Monday 13 May 2013

Cranfield University - National Soil Resources Institute

I can't believe where the last month has disappeared too. After Canada, lambing day and the spring work on the farm, things sure have been very busy.  Last week we hosted Natasha King, a 2013 Nuffield Scholar, who we met in Canada.  So as I was heading to Cranfield University with Tom Sewell to meet Professor Jane Rickson, Natasha came along as well.  After half a days crop walking with Dominic the day before, we were slowly converting this Kiwi to a life alongside dairy cows!
The day at Cranfield was fantastic, Jane looked after us really well and lined up a great line of people available to tell us about he various areas of research they were undertaking.  Karl Ritz was able to host for a while after lunch which was fascinating, to hear his thoughts on where arable cropping could be heading.  We mused about mixed cropping in the same field, seed mixtures not just of different varieties but also of different crop types.  In the past livestock farmers could have grown peas and spring barley together as a whole crop, baled and fed to livestock.  Karl was talking about harvesting these mixes and then selling it as a blend or separating it out in the grain store.   It would be very interesting to hear the industries views of segregation of different crops or selling blends.  Does it matter for instance if a group 1 milling wheat is a mixture of Crusoe, Solstice and Gallant if it all makes the specification, but requires less fungicides, with the same yield?  I guess these are things that organic farmers use to try and make sure 2/3rds of the crop survives a fungal attack.  Maybe now is the time to slacken off the homogenised world of specifics and go with a more natural diverse scenario?

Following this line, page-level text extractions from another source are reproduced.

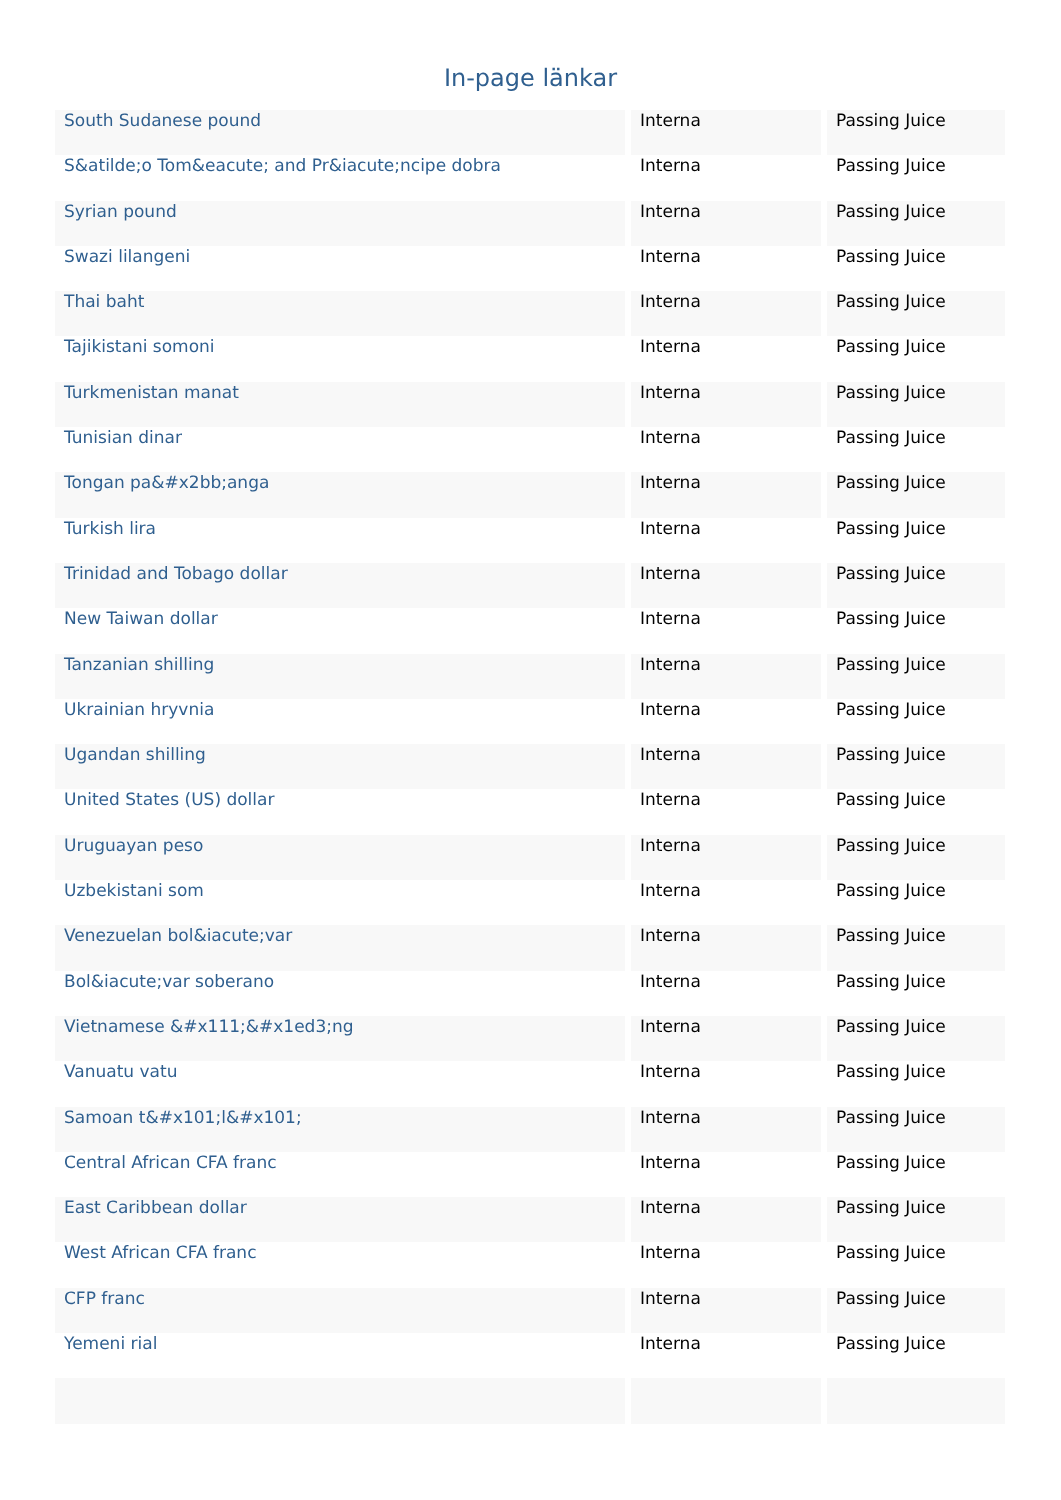In-page länkar
| South Sudanese pound | Interna | Passing Juice |
| S&atilde;o Tom&eacute; and Pr&iacute;ncipe dobra | Interna | Passing Juice |
| Syrian pound | Interna | Passing Juice |
| Swazi lilangeni | Interna | Passing Juice |
| Thai baht | Interna | Passing Juice |
| Tajikistani somoni | Interna | Passing Juice |
| Turkmenistan manat | Interna | Passing Juice |
| Tunisian dinar | Interna | Passing Juice |
| Tongan pa&#x2bb;anga | Interna | Passing Juice |
| Turkish lira | Interna | Passing Juice |
| Trinidad and Tobago dollar | Interna | Passing Juice |
| New Taiwan dollar | Interna | Passing Juice |
| Tanzanian shilling | Interna | Passing Juice |
| Ukrainian hryvnia | Interna | Passing Juice |
| Ugandan shilling | Interna | Passing Juice |
| United States (US) dollar | Interna | Passing Juice |
| Uruguayan peso | Interna | Passing Juice |
| Uzbekistani som | Interna | Passing Juice |
| Venezuelan bol&iacute;var | Interna | Passing Juice |
| Bol&iacute;var soberano | Interna | Passing Juice |
| Vietnamese &#x111;&#x1ed3;ng | Interna | Passing Juice |
| Vanuatu vatu | Interna | Passing Juice |
| Samoan t&#x101;l&#x101; | Interna | Passing Juice |
| Central African CFA franc | Interna | Passing Juice |
| East Caribbean dollar | Interna | Passing Juice |
| West African CFA franc | Interna | Passing Juice |
| CFP franc | Interna | Passing Juice |
| Yemeni rial | Interna | Passing Juice |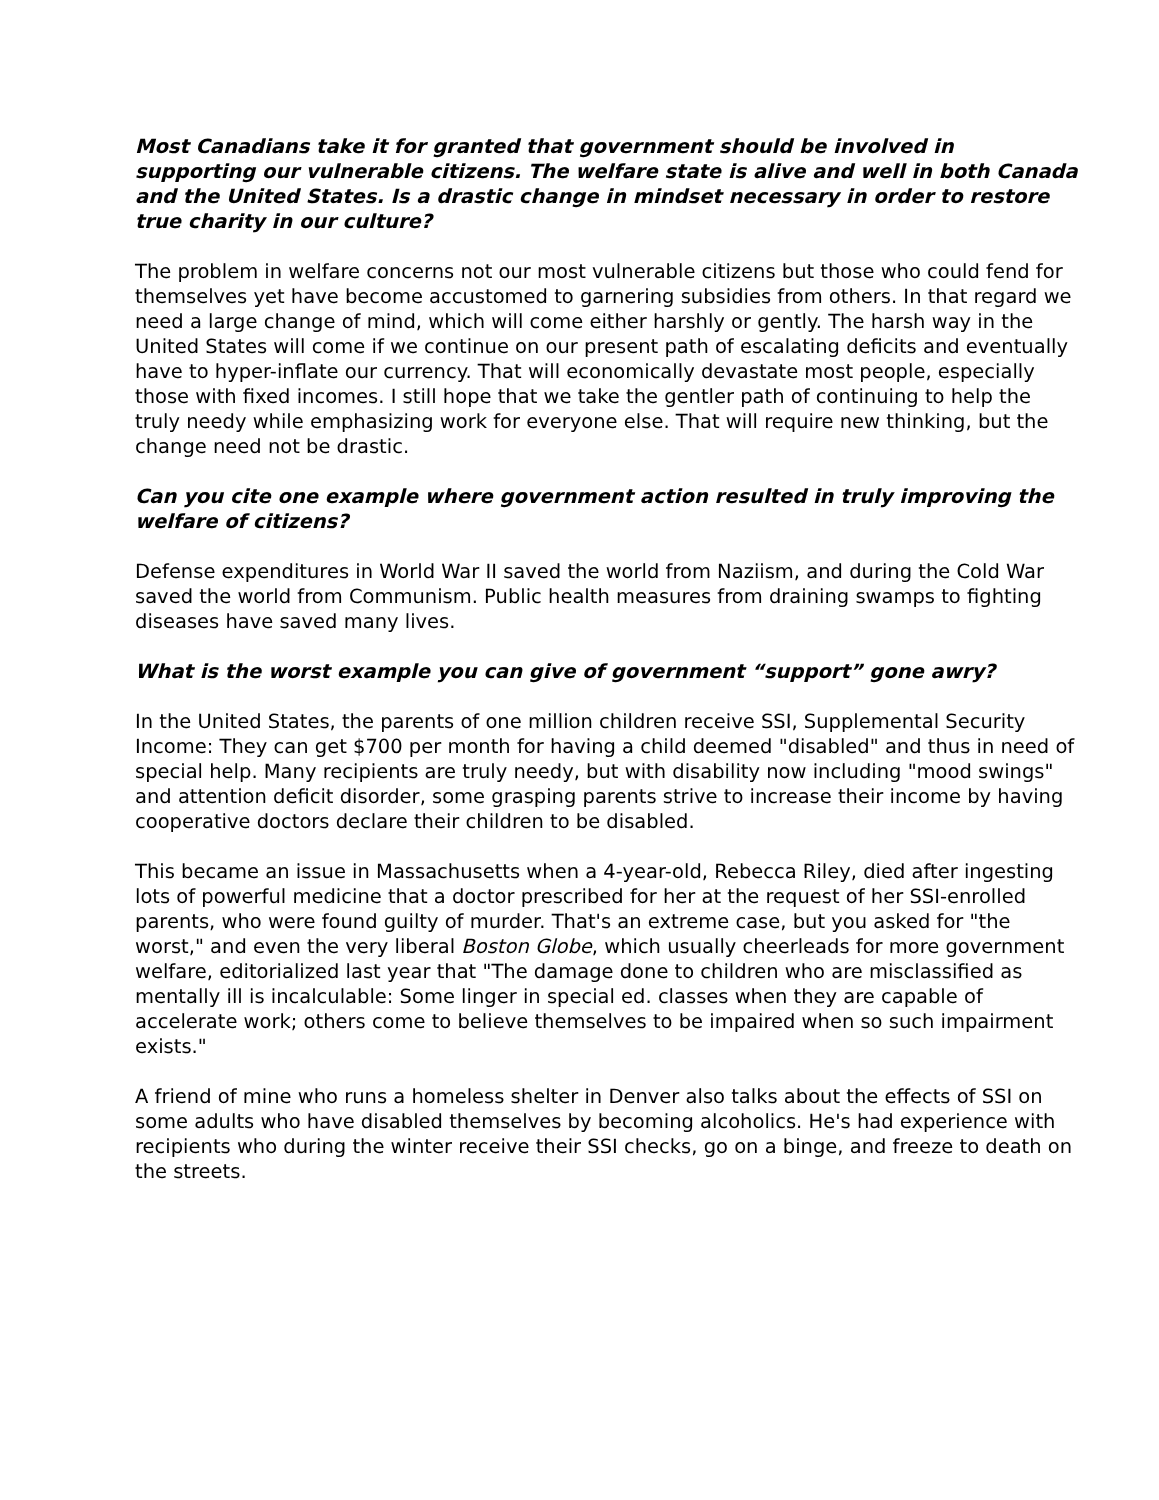Most Canadians take it for granted that government should be involved in supporting our vulnerable citizens. The welfare state is alive and well in both Canada and the United States. Is a drastic change in mindset necessary in order to restore true charity in our culture?
The problem in welfare concerns not our most vulnerable citizens but those who could fend for themselves yet have become accustomed to garnering subsidies from others. In that regard we need a large change of mind, which will come either harshly or gently. The harsh way in the United States will come if we continue on our present path of escalating deficits and eventually have to hyper-inflate our currency. That will economically devastate most people, especially those with fixed incomes. I still hope that we take the gentler path of continuing to help the truly needy while emphasizing work for everyone else. That will require new thinking, but the change need not be drastic.
Can you cite one example where government action resulted in truly improving the welfare of citizens?
Defense expenditures in World War II saved the world from Naziism, and during the Cold War saved the world from Communism. Public health measures from draining swamps to fighting diseases have saved many lives.
What is the worst example you can give of government “support” gone awry?
In the United States, the parents of one million children receive SSI, Supplemental Security Income: They can get $700 per month for having a child deemed "disabled" and thus in need of special help. Many recipients are truly needy, but with disability now including "mood swings" and attention deficit disorder, some grasping parents strive to increase their income by having cooperative doctors declare their children to be disabled.
This became an issue in Massachusetts when a 4-year-old, Rebecca Riley, died after ingesting lots of powerful medicine that a doctor prescribed for her at the request of her SSI-enrolled parents, who were found guilty of murder. That's an extreme case, but you asked for "the worst," and even the very liberal Boston Globe, which usually cheerleads for more government welfare, editorialized last year that "The damage done to children who are misclassified as mentally ill is incalculable: Some linger in special ed. classes when they are capable of accelerate work; others come to believe themselves to be impaired when so such impairment exists."
A friend of mine who runs a homeless shelter in Denver also talks about the effects of SSI on some adults who have disabled themselves by becoming alcoholics. He's had experience with recipients who during the winter receive their SSI checks, go on a binge, and freeze to death on the streets.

Later in the day Professor Rickson took us to the soil hall which was a tremendous asset to have.  The trays above demonstrate how different soils under cultivation behave in different rainfall events with different topography.  The tray above shows the effect on soil movement of a buffer strip, slope and tramline.  When the water has reached a certain velocity then it moves down the slope taking soil particles (carrying pesticides and fertilisers) with it.  These have been stopped by the grass buffer (right) but can this area act as a reservoir for super pollution during a once in a lifetime rainfall event when the soil particles contained in the buffer strip are washed out of the strip?  A debate for the future, all about the width of your buffer!  It also highlighted Tom's Nuffield topic of direct drilling and some of my previous thoughts, leaving crop residue on the surface through min-till or direct drilling is better for water quality and reduces soil erosion, and that is a fact.
We finally ended up in another area of the building looking at the soil pits that can be used to simulate cultivations and compaction and what can be done to remove or alter these in-field problems.  The facility has the option to get any soil moisture level required, by simply simulating rainfall, which will obviously have an effect on the machinery being tested at any one time.
Again, more questions were asked than answers found, and lots of food for thought, not sure when this diet is going to start!